## What to do
Could you set down exactly the lines of the data below, starting at the one that holds "### <ins>Task 4: Create" and ending at the one that holds "### <ins>Task 5: Integrate", both included, and only those?

*** Source records Section Begins ***

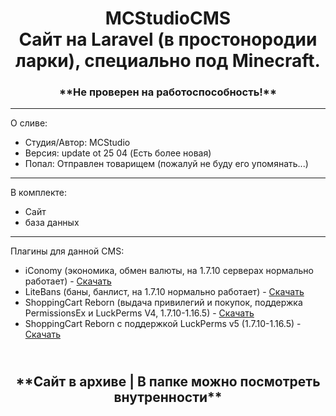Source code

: <h1 align="center">
MCStudioCMS<br>
Сайт на Laravel (в простонородии ларки), специально под Minecraft.
</h1>

<h3 align="center">
**Не проверен на работоспособность!**
</h3>

____

О сливе:
 - Студия/Автор: MCStudio
 - Версия: update ot 25 04 (Есть более новая)
 - Попал: Отправлен товарищем (пожалуй не буду его упомянать...)
____

В комплекте:
 - Сайт
 - база данных
____

Плагины для данной CMS:
 - iConomy (экономика, обмен валюты, на 1.7.10 серверах нормально работает) - [Скачать](https://cloud.mcstudio.pro/s/mNnsfG8CezFQjZa)
 - LiteBans (баны, банлист, на 1.7.10 нормально работает) - [Скачать](https://cloud.mcstudio.pro/s/dSzfmdnx6Txqj7K)
 - ShoppingCart Reborn (выдача привилегий и покупок, поддержка PermissionsEx и LuckPerms V4, 1.7.10-1.16.5) - [Скачать](https://cloud.mcstudio.pro/s/kb2ZyMnFnFg38rS)
 - ShoppingCart Reborn с поддержкой LuckPerms v5 (1.7.10-1.16.5) - [Скачать](https://cloud.mcstudio.pro/s/kSqS4LCoFJjWBF7)

<h2 align="center">
<br>
**Сайт в архиве | В папке можно посмотреть внутренности**
</h2>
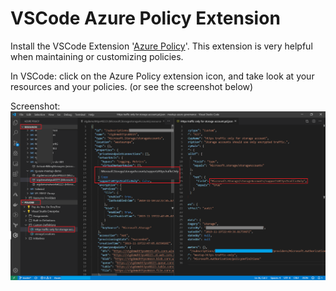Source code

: # VSCode Azure Policy Extension

Install the VSCode Extension '[Azure Policy](https://marketplace.visualstudio.com/items?itemName=AzurePolicy.azurepolicyextension)'. This extension is very helpful when maintaining or customizing policies.

In VSCode: click on the Azure Policy extension icon, and take look at your resources
and your policies. (or see the screenshot below)

Screenshot:  
![VSCode Azure Policy Extension](images/VSCode-PolicyExtension4.png)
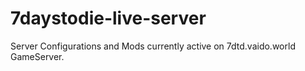 # 7daystodie-live-server
Server Configurations and Mods currently active on 7dtd.vaido.world GameServer.
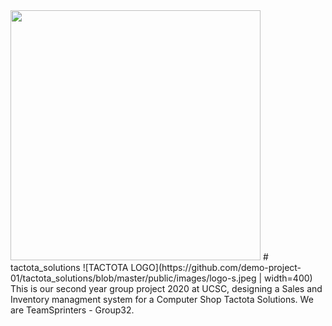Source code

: <img src="https://github.com/demo-project-01/tactota_solutions/blob/master/public/images/logo-s.jpeg" width="400">
# tactota_solutions 
![TACTOTA LOGO](https://github.com/demo-project-01/tactota_solutions/blob/master/public/images/logo-s.jpeg | width=400)
This is our second year group project 2020 at UCSC, designing a Sales and Inventory managment system for a Computer Shop Tactota Solutions.
We are TeamSprinters - Group32.
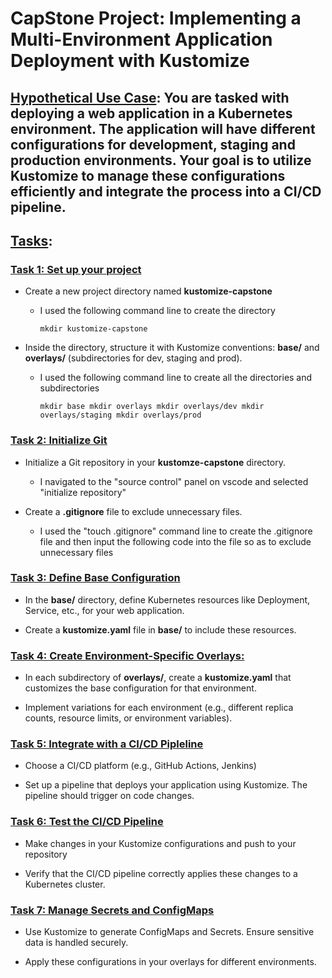 # CapStone Project: Implementing a Multi-Environment Application Deployment with Kustomize

## <ins>Hypothetical Use Case</ins>: You are tasked with deploying a web application in a Kubernetes environment. The application will have different configurations for development, staging and production environments. Your goal is to utilize Kustomize to manage these configurations efficiently and integrate the process into a CI/CD pipeline.

## <ins>Tasks</ins>: 

### <ins>Task 1: Set up your project</ins>

  - Create a new project directory named **kustomize-capstone**

      - I used the following command line to create the directory

            mkdir kustomize-capstone



  - Inside the directory, structure it with Kustomize conventions: **base/** and **overlays/** (subdirectories for dev, staging and prod).

      - I used the following command line to create all the directories and subdirectories

            mkdir base mkdir overlays mkdir overlays/dev mkdir overlays/staging mkdir overlays/prod



### <ins>Task 2: Initialize Git</ins>

  - Initialize a Git repository in your **kustomze-capstone** directory.

      - I navigated to the "source control" panel on vscode and selected "initialize repository"
   


  - Create a **.gitignore** file to exclude unnecessary files.

      - I used the "touch .gitignore" command line to create the .gitignore file and then input the following code into the file so as to exclude unnecessary files
   
            

### <ins>Task 3: Define Base Configuration</ins>

  - In the **base/** directory, define Kubernetes resources like Deployment, Service, etc., for your web application.

  - Create a **kustomize.yaml** file in **base/** to include these resources.

### <ins>Task 4: Create Environment-Specific Overlays:</ins>

  - In each subdirectory of **overlays/**, create a **kustomize.yaml** that customizes the base configuration for that environment.

  - Implement variations for each environment (e.g., different replica counts, resource limits, or environment variables).

### <ins>Task 5: Integrate with a CI/CD Pipleline</ins>

  - Choose a CI/CD platform (e.g., GitHub Actions, Jenkins)

  - Set up a pipeline that deploys your application using Kustomize. The pipeline should trigger on code changes.

### <ins>Task 6: Test the CI/CD Pipeline</ins>

  - Make changes in your Kustomize configurations and push to your repository

  - Verify that the CI/CD pipeline correctly applies these changes to a Kubernetes cluster.

### <ins>Task 7: Manage Secrets and ConfigMaps</ins>

  - Use Kustomize to generate ConfigMaps and Secrets. Ensure sensitive data is handled securely.

  - Apply these configurations in your overlays for different environments.
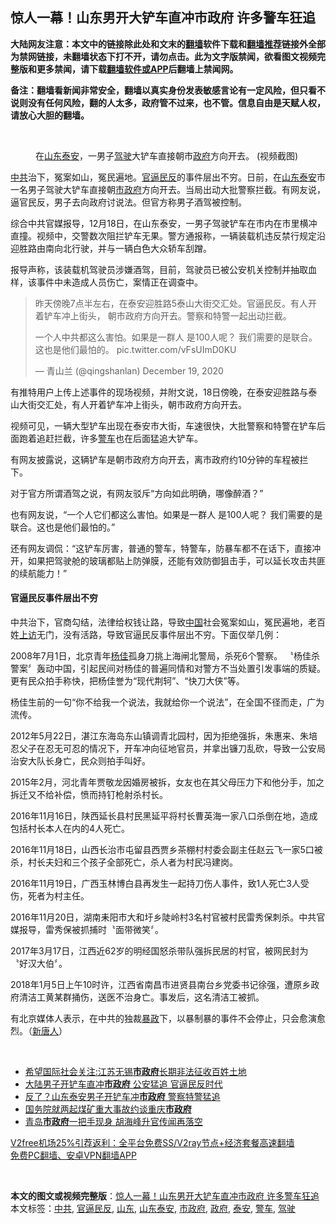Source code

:  <h2>惊人一幕！山东男开大铲车直冲市政府 许多警车狂追</h2> <p class="notice"><b>大陆网友注意：本文中的链接除此处和文末的<a href="https://github.com/bannedbook/fanqiang" >翻墙</a>软件下载和<a href="https://github.com/killgcd/justmysocks/blob/master/README.md">翻墙推荐</a>链接外全部为禁网链接，未翻墙状态下打不开，请勿点击。此为文字版禁闻，欲看图文视频完整版和更多禁闻，请下载<a href="https://github.com/bannedbook/fanqiang">翻墙软件或APP</a>后翻墙上禁闻网。</p><p>备注：翻墙看新闻非常安全，翻墙以真实身份发表敏感言论有一定风险，但只看不说则没有任何风险，翻的人太多，政府管不过来，也不管。信息自由是天赋人权，请放心大胆的翻墙。</b></p>  <div class="entry"> <br /> <figure><figcaption class="wp-caption-text">在<a href="https://www.bannedbook.org/bnews/tag/%e5%b1%b1%e4%b8%9c/" class="st_tag internal_tag" rel="tag" title="标签 山东 下的日志">山东</a><a href="https://www.bannedbook.org/bnews/tag/%E6%B3%B0%E5%AE%89/" class="st_tag internal_tag" rel="tag" title="标签 泰安 下的日志">泰安</a>，一男子<a href="https://www.bannedbook.org/bnews/tag/%E9%A9%BE%E9%A9%B6/" class="st_tag internal_tag" rel="tag" title="标签 驾驶 下的日志">驾驶</a>大铲车直接朝市<a href="https://www.bannedbook.org/bnews/tag/%e6%94%bf%e5%ba%9c/" class="st_tag internal_tag" rel="tag" title="标签 政府 下的日志">政府</a>方向开去。 (视频截图)</figcaption></figure> <p><a href="https://www.bannedbook.org/bnews/tag/%e4%b8%ad%e5%85%b1/" class="st_tag internal_tag" rel="tag" title="标签 中共 下的日志">中共</a>治下，冤案如山，冤民遍地。<a href="https://www.bannedbook.org/bnews/tag/%E5%AE%98%E9%80%BC%E6%B0%91%E5%8F%8D/" class="st_tag internal_tag" rel="tag" title="标签 官逼民反 下的日志">官逼民反</a>的事件层出不穷。日前，在<a href="https://www.bannedbook.org/bnews/tag/%E5%B1%B1%E4%B8%9C%E6%B3%B0%E5%AE%89/" class="st_tag internal_tag" rel="tag" title="标签 山东泰安 下的日志">山东泰安</a>市一名男子驾驶大铲车直接朝<a href="https://www.bannedbook.org/bnews/tag/%E5%B8%82%E6%94%BF%E5%BA%9C/" class="st_tag internal_tag" rel="tag" title="标签 市政府 下的日志">市政府</a>方向开去。当局出动大批警察拦截。有网友说，逼官民反，男子去向政府讨说法。但官方称男子酒驾被控制。</p> <p>综合中共官媒报导，12月18日，在山东泰安，一男子驾驶铲车在市内在市里横冲直撞。视频中，交警数次阻拦铲车无果。警方通报称，一辆装载机违反禁行规定沿迎胜路由南向北行驶，并与一辆白色大众轿车刮蹭。</p> <p>报导声称，该装载机驾驶员涉嫌酒驾，目前，驾驶员已被公安机关控制并抽取血样，该事件中未造成人员伤亡，案情正在调查中。</p> <blockquote class="twitter-tweet" data-width="550" data-dnt="true"> <p>昨天傍晚7点半左右，在泰安迎胜路5泰山大街交汇处。官逼民反。有人开着铲车冲上街头， 朝市政府方向开去。警察和特警一起出动拦截。</p> <p>一个人中共都这么害怕。如果是一群人 是100人呢？ 我们需要的是联合。这也是他们最怕的。 pic.twitter.com/vFsUImD0KU</p> <p>&mdash; 青山兰 (@qingshanlan) December 19, 2020</p>  </blockquote> <p>有推特用户上传上述事件的现场视频，并附文说，18日傍晚，在泰安迎胜路与泰山大街交汇处，有人开着铲车冲上街头，朝市政府方向开去。</p> <p>视频可见，一辆大型铲车出现在泰安市大街，车速很快，大批警察和特警在铲车后面跑着追赶拦截，许多<a href="https://www.bannedbook.org/bnews/tag/%E8%AD%A6%E8%BD%A6/" class="st_tag internal_tag" rel="tag" title="标签 警车 下的日志">警车</a>也在后面猛追大铲车。</p> <p>有网友披露说，这辆铲车是朝市政府方向开去，离市政府约10分钟的车程被拦下。</p> <p>对于官方所谓酒驾之说，有网友驳斥“方向如此明确，哪像醉酒？”</p> <p>也有网友说，“一个人它们都这么害怕。如果是一群人 是100人呢？ 我们需要的是联合。这也是他们最怕的。”</p> <p>还有网友调侃：“这铲车厉害，普通的警车，特警车，防暴车都不在话下，直接冲开，如果把驾驶舱的玻璃都贴上防弹膜，还能有效防御狙击手，可以延长攻击共匪的续航能力！”</p>  <h4><strong>官逼民反事件层出不穷</strong></h4> <p>中共治下，官商勾结，法律给权钱让路，导致<span class='wp_keywordlink_affiliate'><a href="https://www.bannedbook.org/" title="中国" target="_blank">中国</a></span>社会冤案如山，冤民遍地，老百姓<span class='wp_keywordlink_affiliate'><a href="https://www.bannedbook.org/bnews/weiquan/" title="上访" target="_blank">上访</a></span>无门，没有活路，导致官逼民反事件层出不穷。下面仅举几例：</p> <p>2008年7月1日，北京青年<span class='wp_keywordlink'><a href="https://www.bannedbook.org/forum2/topic1456.html" title="电子书：京城刀客--杨佳" target="_blank">杨佳</a></span>孤身刀挑上海闸北警局，杀死6个警察。 〝杨佳杀警案〞轰动中国，引起民间对杨佳的普遍同情和对警方不当处置引发事端的质疑。更有民众拍手称快，把杨佳誉为“现代荆轲”、“快刀大侠”等。</p> <p>杨佳生前的一句“你不给我一个说法，我就给你一个说法”，在全国不径而走，广为流传。</p> <p>2012年5月22日，湛江东海岛东山镇调青北园村，因为拒绝强拆，朱惠来、朱培忍父子在忍无可忍的情况下，开车冲向征地官员，并拿出镰刀乱砍，导致一公安局治安大队长身亡，民众则拍手叫好。</p> <p>2015年2月，河北青年贾敬龙因婚房被拆，女友也在其父母压力下和他分手，加之拆迁又不给补偿，愤而持钉枪射杀村长。</p> <p>2016年11月16日，陕西延长县村民黑延平将村长曹英海一家八口杀倒在地，造成包括村长本人在内的4人死亡。</p>  <p>2016年11月18日，山西长治市屯留县西贾乡茶棚村村委会副主任赵云飞一家5口被杀，村长夫妇和三个孩子全部死亡，杀人者为村民冯建岗。</p> <p>2016年11月19日，广西玉林博白县再发生一起持刀伤人事件，致1人死亡3人受伤，死者为村主任。</p> <p>2016年11月20日，湖南耒阳市大和圩乡陡岭村3名村官被村民雷秀保刺杀。中共官媒报导，雷秀保被抓捕时〝面带微笑〞。</p> <p>2017年3月17日，江西近62岁的明经国怒杀带队强拆民居的村官，被网民封为〝好汉大伯〞。</p> <p>2018年1月5日上午10时许，江西省南昌市进贤县南台乡党委书记徐强，遭原乡政府清洁工黄某群捅伤，送医不治身亡。事发后，这名清洁工被抓。</p> <p>有北京媒体人表示，在中共的独裁<span class='wp_keywordlink'><a href="https://www.bannedbook.org/forum11/topic276.html" title="禁片：评中国共产党的暴政" target="_blank">暴政</a></span>下，以暴制暴的事件不会停止，只会愈演愈烈。（<span class='wp_keywordlink_affiliate'><a href="https://www.ntdtv.com/" title="新唐人">新唐人</a></span>）</p>  <p>&nbsp;</p> <ul class='op-related-articles' title='相关阅读'> <li><a href='https://www.bannedbook.org/bnews/baitai/20201220/1451555.html' target='_blank'>希望国际社会关注:江苏无锡<b>市政府</b>长期非法征收百姓土地</a></li> <li><a href='https://www.bannedbook.org/bnews/cbnews/20201220/1451404.html' target='_blank'>大陆男子开铲车直冲<b>市政府</b> 公安猛追 官逼民反时代</a></li> <li><a href='https://www.bannedbook.org/bnews/cbnews/20201220/1451284.html' target='_blank'>反了？山东泰安男子开铲车冲<b>市政府</b> 警察特警猛追</a></li> <li><a href='https://www.bannedbook.org/bnews/baitai/20201206/1443170.html' target='_blank'>国务院就两起煤矿重大事故约谈重庆<b>市政府</b></a></li> <li><a href='https://www.bannedbook.org/bnews/cnnews/20201129/1438967.html' target='_blank'>青岛<b>市政府</b>一把手现身 胡海峰升官传闻再落空</a></li> </ul> <p class="texttj"> <a href="https://github.com/bannedbook/fanqiang/wiki/V2ray%E6%9C%BA%E5%9C%BA" target="_blank">V2free机场25%引荐返利：全平台免费SS/V2ray节点+经济套餐高速翻墙</a><br/> <a href="https://github.com/bannedbook/fanqiang/wiki/%E7%A6%81%E9%97%BB%E7%BD%91%E5%AE%89%E5%8D%93%E7%BF%BB%E5%A2%99%E6%96%B0%E9%97%BBAPP" target="_blank">免费PC翻墙、安卓VPN翻墙APP</a></p><p>&nbsp;</p><a name='sharetosocial'></a>       <div><b>本文的图文或视频完整版</b>：<a href='https://www.bannedbook.org/bnews/comments/20201220/1451746.html'>惊人一幕！山东男开大铲车直冲市政府 许多警车狂追</a></div>  </div><!--END ENTRY--> <div class="postfooter"> <div>本文标签：<a href="https://www.bannedbook.org/bnews/tag/%e4%b8%ad%e5%85%b1/" rel="tag">中共</a>, <a href="https://www.bannedbook.org/bnews/tag/%E5%AE%98%E9%80%BC%E6%B0%91%E5%8F%8D/" rel="tag">官逼民反</a>, <a href="https://www.bannedbook.org/bnews/tag/%e5%b1%b1%e4%b8%9c/" rel="tag">山东</a>, <a href="https://www.bannedbook.org/bnews/tag/%E5%B1%B1%E4%B8%9C%E6%B3%B0%E5%AE%89/" rel="tag">山东泰安</a>, <a href="https://www.bannedbook.org/bnews/tag/%E5%B8%82%E6%94%BF%E5%BA%9C/" rel="tag">市政府</a>, <a href="https://www.bannedbook.org/bnews/tag/%e6%94%bf%e5%ba%9c/" rel="tag">政府</a>, <a href="https://www.bannedbook.org/bnews/tag/%E6%B3%B0%E5%AE%89/" rel="tag">泰安</a>, <a href="https://www.bannedbook.org/bnews/tag/%E8%AD%A6%E8%BD%A6/" rel="tag">警车</a>, <a href="https://www.bannedbook.org/bnews/tag/%E9%A9%BE%E9%A9%B6/" rel="tag">驾驶</a></div>  </div><!--END POSTFOOTER-->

*** Source records Section Ends ***

## Response box
### <ins>Task 4: Create Environment-Specific Overlays:</ins>

  - In each subdirectory of **overlays/**, create a **kustomize.yaml** that customizes the base configuration for that environment.

  - Implement variations for each environment (e.g., different replica counts, resource limits, or environment variables).

### <ins>Task 5: Integrate with a CI/CD Pipleline</ins>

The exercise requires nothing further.